With that said, if you’re obstructing an investigation by filming, officers may ask you to stop, and to avoid an arrest, you should do so. But they cannot ask you to destroy the video, according to a document from the American Civil Liberties Union (ACLU).

“If you are detained [for filming], politely ask what crime you are suspected of committing, and remind the officer that taking photographs is your right under the First Amendment and does not constitute reasonable suspicion of criminal activity,” the document explains.

5. Remember that the officer is concerned for their own safety.

“[If you’re arrested], definitely do not physically struggle, as you do not want to risk getting injured by officers using physical force against you,” Pinsker says. “Also, for your personal safety, keep your hands visible and do not make any sudden moves.”

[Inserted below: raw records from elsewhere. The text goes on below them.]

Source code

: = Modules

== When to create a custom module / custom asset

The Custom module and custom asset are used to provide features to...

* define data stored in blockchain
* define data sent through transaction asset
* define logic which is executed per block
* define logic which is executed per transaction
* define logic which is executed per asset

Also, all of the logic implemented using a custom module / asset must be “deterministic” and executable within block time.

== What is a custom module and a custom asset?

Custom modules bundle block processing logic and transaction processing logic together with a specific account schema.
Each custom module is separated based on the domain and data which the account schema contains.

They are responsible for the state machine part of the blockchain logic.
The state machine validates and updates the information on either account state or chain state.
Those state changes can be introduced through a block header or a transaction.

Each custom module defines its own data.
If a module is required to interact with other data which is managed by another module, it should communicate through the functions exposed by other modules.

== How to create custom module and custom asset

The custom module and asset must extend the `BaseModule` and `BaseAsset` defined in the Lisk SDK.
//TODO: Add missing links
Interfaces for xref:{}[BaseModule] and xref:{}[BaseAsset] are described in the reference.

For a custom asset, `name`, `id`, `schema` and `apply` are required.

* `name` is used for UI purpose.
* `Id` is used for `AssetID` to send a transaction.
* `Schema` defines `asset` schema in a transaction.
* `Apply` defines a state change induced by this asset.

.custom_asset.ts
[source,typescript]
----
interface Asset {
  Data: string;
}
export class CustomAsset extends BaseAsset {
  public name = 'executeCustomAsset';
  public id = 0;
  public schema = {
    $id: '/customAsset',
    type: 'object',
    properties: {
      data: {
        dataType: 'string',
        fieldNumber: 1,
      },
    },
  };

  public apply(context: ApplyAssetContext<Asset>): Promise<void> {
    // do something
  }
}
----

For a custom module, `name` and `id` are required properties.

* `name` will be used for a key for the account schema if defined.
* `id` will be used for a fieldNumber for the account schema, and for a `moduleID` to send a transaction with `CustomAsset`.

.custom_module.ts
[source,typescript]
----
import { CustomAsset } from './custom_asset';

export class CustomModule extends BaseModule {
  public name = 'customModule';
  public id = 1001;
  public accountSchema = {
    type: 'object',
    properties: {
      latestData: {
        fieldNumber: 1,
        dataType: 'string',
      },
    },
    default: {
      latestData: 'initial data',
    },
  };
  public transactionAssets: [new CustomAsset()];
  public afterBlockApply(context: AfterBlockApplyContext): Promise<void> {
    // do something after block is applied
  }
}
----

Something that people need to know is that police rarely do stuff because they just feel like it.

The officers we spoke to recommended keeping safety in mind, particularly during routine traffic stops. If you’re pulled over on the highway, pull as far off the road as is safely possible to give the officer room to walk to your vehicle. Keep your hands visible at all times, and if you need to reach for something—whether it’s your keys, your ID, or a gumball you just dropped under your seat—tell the cop first.


Finally, don’t assume that the cops are out to get you. In most cities, police have extremely busy schedules; they’re not busting up your backyard party simply because they hate fun.

“Something that people need to know is that police rarely do stuff because they just feel like it,” Beam says. “People call into the police department to complain about stuff they see. Speeders on a road, people loitering at a location, or some kind of suspicious activity. As such, we are obligated to go patrol that area. This makes a double-edged sword situation. We don’t take action and the community thinks we are lazy and ignore their concerns. We take action and we are harassing people. [It’s a] no-win situation.”